The July 2025 Numbers
Statistics New Zealand recorded 33,879 new homes consented in the year ended July 2025 — a marginal 0.1 percent decrease on the equivalent 12-month period to July 2024. The headline number obscures significant movement beneath the surface. Auckland consented 14,295 homes over the period, a 3.2 percent increase, while Otago recorded the fastest growth in the country at 2,637 consents — a 48 percent increase year-on-year reflecting the sustained strength of the Queenstown and Dunedin markets.
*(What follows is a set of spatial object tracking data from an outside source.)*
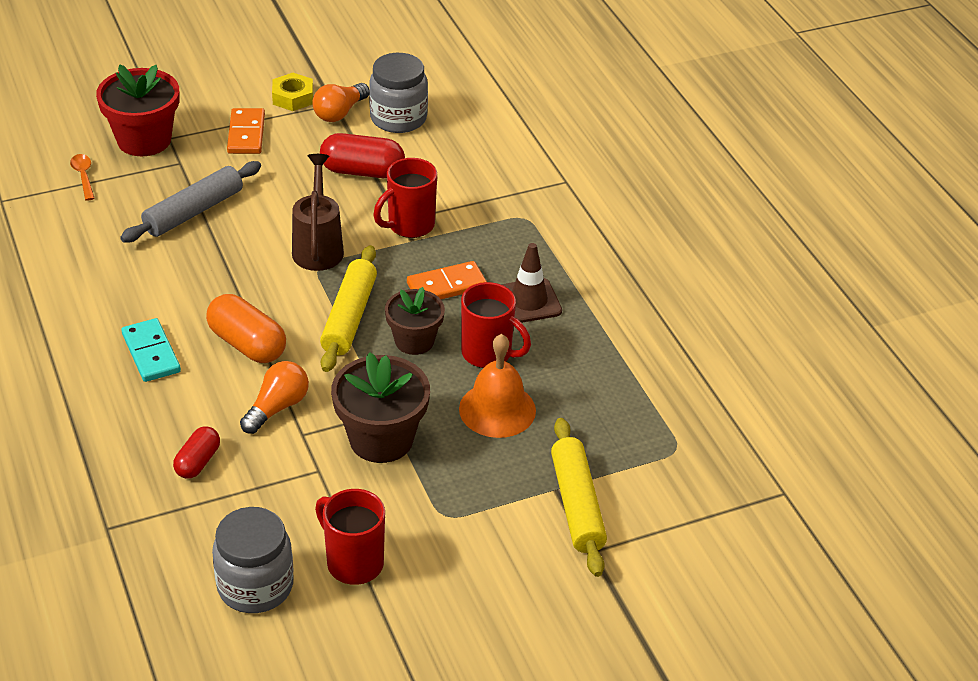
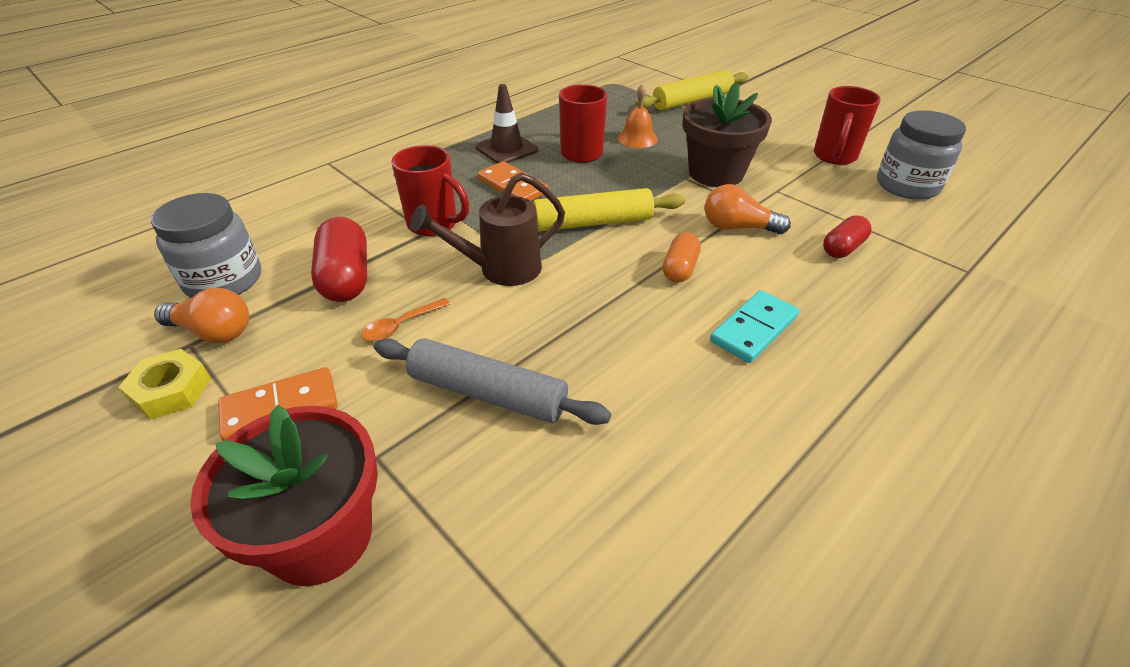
camera: 110 degrees left, 0 degrees up
orange spoon [70,154,95,201] -> orange spoon moved to [361,298,450,341]
red capsule [173,426,220,479] -> red capsule turned 45 degrees counterclockwise [823,215,872,258]
orange capsule [206,294,286,363] -> orange capsule [662,232,701,283], size x0.61
brown flower pot [385,287,445,355] -> none
orange bell [459,334,536,438] -> orange bell [618,84,658,148], size x0.66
Stand-alone house consents rose 1.7 percent annually — the first annual growth in this typology in two years. The residential market appears to be bottoming and beginning to differentiate, with growth strongest in the segments and regions where housing supply and demand dynamics are most acute.
The Apartment Story
The most striking component of the July data is Auckland’s apartment segment: 1,496 apartments consented, representing a 57 percent increase on the equivalent prior period. This surge reflects the multi-year effect of Auckland’s intensification zoning — the Medium Density Residential Standards and the National Policy Statement on Urban Development — creating conditions where apartment development is increasingly viable and attractive to developers who previously focused on townhouses or standalone residential.
For builders with capacity in the multi-unit space, Auckland’s apartment recovery is a meaningful forward signal. Apartment consents precede actual construction by six to twelve months and often more; the consent surge in mid-2025 points to an active apartment construction pipeline through 2026 and into 2027.
Market Dynamics
The median house price nationally remained steady at $770,000 year-on-year — a stabilisation that, combined with declining interest rates, is gradually improving the affordability calculation for buyers sitting on the sidelines. June sales fell approximately five percent on a seasonally adjusted basis, but vendors entering the market with realistic price expectations are reporting shorter time-on-market than at the depth of the correction in 2023.
Constraints on Delivery
Labour availability and supply chain lead times continue to limit the speed at which consented projects translate to completed homes. The construction sector’s workforce contracted through 2023 and 2024 as work dried up, and rebuilding that capacity takes time. Current consent volumes remain well below the 50,000-plus annual peak of 2022 — providing some buffer before the sector would face the acute capacity constraints that produced the delivery problems of that period. Managing the pace of recovery to maintain quality and programme certainty is one of the industry’s central challenges for 2026.